* Page text:
Well, while I was trying to update the patch, I've re-tested this... and
it fails. I don't know what I'm doing bad now or what I did bad before
but it seems it doesn't work. :(

Thomas, could try the patch from Alex?

I'm trying to understand what happens...

Laurent
--
To unsubscribe from this list: send the line "unsubscribe kvm-ppc" in
the body of a message to majordomo@vger.kernel.org
More majordomo info at  http://vger.kernel.org/majordomo-info.html
Thomas Huth May 18, 2016, 10:18 a.m. UTC | #5
On 17.05.2016 19:49, Laurent Vivier wrote:
> 
> 
> On 17/05/2016 10:37, Alexander Graf wrote:
>> On 05/17/2016 10:35 AM, Laurent Vivier wrote:
>>>
>>> On 12/05/2016 16:23, Laurent Vivier wrote:
>>>>
>>>> On 12/05/2016 11:27, Alexander Graf wrote:
>>>>> On 05/12/2016 11:10 AM, Laurent Vivier wrote:
>>>>>> On 11/05/2016 13:49, Alexander Graf wrote:
>>>>>>> On 05/11/2016 01:14 PM, Laurent Vivier wrote:
>>>>>>>> On 11/05/2016 12:35, Alexander Graf wrote:
>>>>>>>>> On 03/15/2016 09:18 PM, Laurent Vivier wrote:
>>>>>>>>>> While writing some instruction tests for kvm-unit-tests for
>>>>>>>>>> powerpc,
>>>>>>>>>> I've found that illegal instructions are not managed correctly
>>>>>>>>>> with
>>>>>>>>>> kvm-pr,
>>>>>>>>>> while it is fine with kvm-hv.
>>>>>>>>>>
>>>>>>>>>> When an illegal instruction (like ".long 0") is processed by
>>>>>>>>>> kvm-pr,
>>>>>>>>>> the kernel logs are filled with:
>>>>>>>>>>
>>>>>>>>>>          Couldn't emulate instruction 0x00000000 (op 0 xop 0)
>>>>>>>>>>          kvmppc_handle_exit_pr: emulation at 700 failed (00000000)
>>>>>>>>>>
>>>>>>>>>> While the exception handler receives an interrupt for each
>>>>>>>>>> instruction
>>>>>>>>>> executed after the illegal instruction.
>>>>>>>>>>
>>>>>>>>>> Signed-off-by: Laurent Vivier <lvivier@redhat.com>
>>>>>>>>>> ---
>>>>>>>>>>      arch/powerpc/kvm/book3s_emulate.c | 4 +++-
>>>>>>>>>>      1 file changed, 3 insertions(+), 1 deletion(-)

* Stored data:
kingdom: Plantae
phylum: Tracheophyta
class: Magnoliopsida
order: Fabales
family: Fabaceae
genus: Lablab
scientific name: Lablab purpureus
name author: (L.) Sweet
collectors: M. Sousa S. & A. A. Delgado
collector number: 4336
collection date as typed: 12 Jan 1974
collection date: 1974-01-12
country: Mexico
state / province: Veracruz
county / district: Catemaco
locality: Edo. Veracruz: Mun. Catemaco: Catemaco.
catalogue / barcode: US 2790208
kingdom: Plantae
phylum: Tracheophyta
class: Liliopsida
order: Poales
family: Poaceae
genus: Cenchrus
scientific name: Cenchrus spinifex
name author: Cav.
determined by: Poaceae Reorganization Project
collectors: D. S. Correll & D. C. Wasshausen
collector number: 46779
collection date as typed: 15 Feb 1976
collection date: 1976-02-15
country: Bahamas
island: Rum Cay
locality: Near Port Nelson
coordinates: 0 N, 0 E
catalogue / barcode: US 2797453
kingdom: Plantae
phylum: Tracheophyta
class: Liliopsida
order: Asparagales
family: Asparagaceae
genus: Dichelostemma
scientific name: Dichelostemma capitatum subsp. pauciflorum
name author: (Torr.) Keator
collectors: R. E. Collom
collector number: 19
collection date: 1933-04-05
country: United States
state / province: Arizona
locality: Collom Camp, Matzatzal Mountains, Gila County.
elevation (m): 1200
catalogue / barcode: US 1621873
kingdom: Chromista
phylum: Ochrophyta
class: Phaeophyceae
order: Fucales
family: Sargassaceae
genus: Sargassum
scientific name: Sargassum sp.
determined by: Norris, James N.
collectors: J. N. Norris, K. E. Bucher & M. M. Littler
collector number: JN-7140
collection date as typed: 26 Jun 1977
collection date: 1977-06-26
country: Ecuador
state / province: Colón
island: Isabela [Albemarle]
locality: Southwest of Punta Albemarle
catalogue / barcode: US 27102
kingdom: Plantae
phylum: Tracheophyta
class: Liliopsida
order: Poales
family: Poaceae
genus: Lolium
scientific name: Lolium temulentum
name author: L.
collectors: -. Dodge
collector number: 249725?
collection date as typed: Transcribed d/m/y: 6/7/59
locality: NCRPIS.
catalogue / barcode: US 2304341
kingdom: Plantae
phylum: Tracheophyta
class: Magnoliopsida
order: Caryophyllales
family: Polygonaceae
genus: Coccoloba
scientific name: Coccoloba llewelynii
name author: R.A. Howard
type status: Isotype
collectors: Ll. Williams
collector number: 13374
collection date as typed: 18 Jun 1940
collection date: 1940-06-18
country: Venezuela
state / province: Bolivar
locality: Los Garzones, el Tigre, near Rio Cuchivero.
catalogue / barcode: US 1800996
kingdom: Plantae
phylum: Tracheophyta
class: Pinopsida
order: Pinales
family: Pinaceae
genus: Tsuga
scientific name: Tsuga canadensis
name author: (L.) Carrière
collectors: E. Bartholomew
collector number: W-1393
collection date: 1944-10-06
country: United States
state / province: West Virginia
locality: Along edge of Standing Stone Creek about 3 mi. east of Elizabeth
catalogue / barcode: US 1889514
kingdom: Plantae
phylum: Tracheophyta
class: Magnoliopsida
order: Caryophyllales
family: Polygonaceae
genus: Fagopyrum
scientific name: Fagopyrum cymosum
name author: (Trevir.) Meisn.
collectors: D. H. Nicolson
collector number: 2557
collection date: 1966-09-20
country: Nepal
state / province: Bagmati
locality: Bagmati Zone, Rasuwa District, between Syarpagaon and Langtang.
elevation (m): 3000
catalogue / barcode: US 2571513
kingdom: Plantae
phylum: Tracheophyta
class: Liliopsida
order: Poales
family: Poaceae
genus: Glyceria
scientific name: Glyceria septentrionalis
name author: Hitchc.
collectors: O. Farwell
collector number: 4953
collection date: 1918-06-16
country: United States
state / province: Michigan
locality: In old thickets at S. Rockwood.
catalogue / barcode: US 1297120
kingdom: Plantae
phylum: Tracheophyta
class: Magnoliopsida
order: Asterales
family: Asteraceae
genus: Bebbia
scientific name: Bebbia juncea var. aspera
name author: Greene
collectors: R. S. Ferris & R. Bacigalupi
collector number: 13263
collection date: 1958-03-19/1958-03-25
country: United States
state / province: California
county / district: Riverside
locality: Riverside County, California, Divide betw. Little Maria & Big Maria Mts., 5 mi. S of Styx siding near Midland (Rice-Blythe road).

* Set tasks:
1. Express the herbarium rows from the line containing "catalogue / barcode: US 1621873" up to and including the line containing "collection date: 1977-06-26" as a numbered list, omitting any blank lines.
2. Continue the mailing-list thread about the kvm-pr patch from the point where it stops.
The rows have no connection to the mailing-list thread about the kvm-pr patch.

* The results:
1.
1. catalogue / barcode: US 1621873
2. kingdom: Chromista
3. phylum: Ochrophyta
4. class: Phaeophyceae
5. order: Fucales
6. family: Sargassaceae
7. genus: Sargassum
8. scientific name: Sargassum sp.
9. determined by: Norris, James N.
10. collectors: J. N. Norris, K. E. Bucher & M. M. Littler
11. collector number: JN-7140
12. collection date as typed: 26 Jun 1977
13. collection date: 1977-06-26

2.
>>>>>>>>>>
>>>>>>>>>> diff --git a/arch/powerpc/kvm/book3s_emulate.c
>>>>>>>>>> b/arch/powerpc/kvm/book3s_emulate.c
>>>>>>>>>> index 2afdb9c..4ee969d 100644
>>>>>>>>>> --- a/arch/powerpc/kvm/book3s_emulate.c
>>>>>>>>>> +++ b/arch/powerpc/kvm/book3s_emulate.c
>>>>>>>>>> @@ -99,7 +99,6 @@ int kvmppc_core_emulate_op_pr(struct kvm_run
>>>>>>>>>> *run,
>>>>>>>>>> struct kvm_vcpu *vcpu,
>>>>>>>>>>            switch (get_op(inst)) {
>>>>>>>>>>          case 0:
>>>>>>>>>> -        emulated = EMULATE_FAIL;
>>>>>>>>>>              if ((kvmppc_get_msr(vcpu) & MSR_LE) &&
>>>>>>>>>>                  (inst == swab32(inst_sc))) {
>>>>>>>>>>                  /*
>>>>>>>>>> @@ -112,6 +111,9 @@ int kvmppc_core_emulate_op_pr(struct kvm_run
>>>>>>>>>> *run,
>>>>>>>>>> struct kvm_vcpu *vcpu,
>>>>>>>>>>                  kvmppc_set_gpr(vcpu, 3, EV_UNIMPLEMENTED);
>>>>>>>>>>                  kvmppc_set_pc(vcpu, kvmppc_get_pc(vcpu) + 4);
>>>>>>>>>>                  emulated = EMULATE_DONE;
>>>>>>>>>> +        } else {
>>>>>>>>>> +            kvmppc_core_queue_program(vcpu, SRR1_PROGILL);
>>>>>>>>> But isn't that exactly what the semantic of EMULATE_FAIL is?
>>>>>>>>> Fixing it
>>>>>>>>> up in book3s_emulate.c is definitely the wrong spot.
>>>>>>>>>
>>>>>>>>> So what is the problem you're trying to solve? Is the SRR0 at the
>>>>>>>>> wrong
>>>>>>>>> spot or are the log messages the problem?
>>>>>>>> No, the problem is the host kernel logs are filled by the message
>>>>>>>> and
>>>>>>>> the execution hangs. And the host becomes unresponsiveness, even
>>>>>>>> after
>>>>>>>> the end of the tests.
>>>>>>>>
>>>>>>>> Please, try to run kvm-unit-tests (the emulator test) on a KVM-PR
>>>>>>>> host,
>>>>>>>> and check the kernel logs (dmesg), then try to ssh to the host...
>>>>>>> Ok, so the log messages are the problem. Please fix the message
>>>>>>> output
>>>>>>> then - or remove it altogether. Or if you like, create a module
>>>>>>> parameter that allows you to emit them.
>>>>>>>
>>>>>>> I personally think the best solution would be to just convert the
>>>>>>> message into a trace point.
>>>>>>>
>>>>>>> While at it, please see whether the guest can trigger similar host
>>>>>>> log
>>>>>>> output excess in other code paths.
>>>>>> The problem is not really with the log messages: they are
>>>>>> consequence of
>>>>>> the bug I try to fix.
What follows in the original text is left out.